Your tasks:
1. In the jq example on the Nobel prize data, what year and category does the first prize entry show?
2. Copy out everything in the jq example from "Example 3 —" down to "a desired output.".

Excerpt to read:
- - - -

Example 3 — Processing a JSON Data Set
The file NobelPrizes.json
contains details of all Nobel prizes ever awarded in JSON format. It is in effect a JSON-formatted database, and we can use the jq
command to query that data base to find specific piece of information and assemble them into a desired output.
Before we query this database, let’s use jq
to pretty print the first entry in the database to show the structure of the records with the command jq '.prizes[0]' NobelPrizes.json
:
{
"year": "2023",
"category": "chemistry",
"laureates": [
{
"id": "1029",
"firstname": "Moungi",
"surname": "Bawendi",
"motivation": "\"for the discovery and synthesis of quantum dots\"",
"share": "3"
},
{
"id": "1030",
"firstname": "Louis",
"surname": "Brus",
"motivation": "\"for the discovery and synthesis of quantum dots\"",
"share": "3"
},
{
"id": "1031",
"firstname": "Aleksey",
"surname": "Yekimov",
"motivation": "\"for the discovery and synthesis of quantum dots\"",
"share": "3"

- - - -

Supplied data:
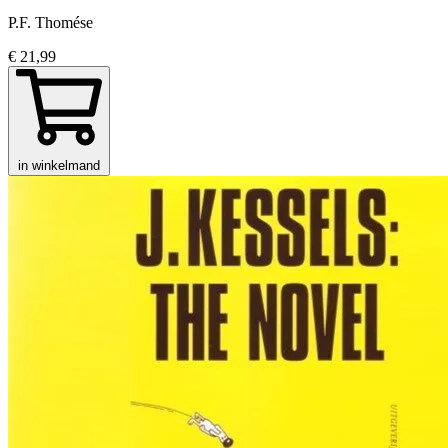
P.F. Thomése
€ 21,99
in winkelmand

- - - -

Answers for each item:
1. The year 2023 and the category chemistry.

2.
Example 3 — Processing a JSON Data Set
The file NobelPrizes.json
contains details of all Nobel prizes ever awarded in JSON format. It is in effect a JSON-formatted database, and we can use the jq
command to query that data base to find specific piece of information and assemble them into a desired output.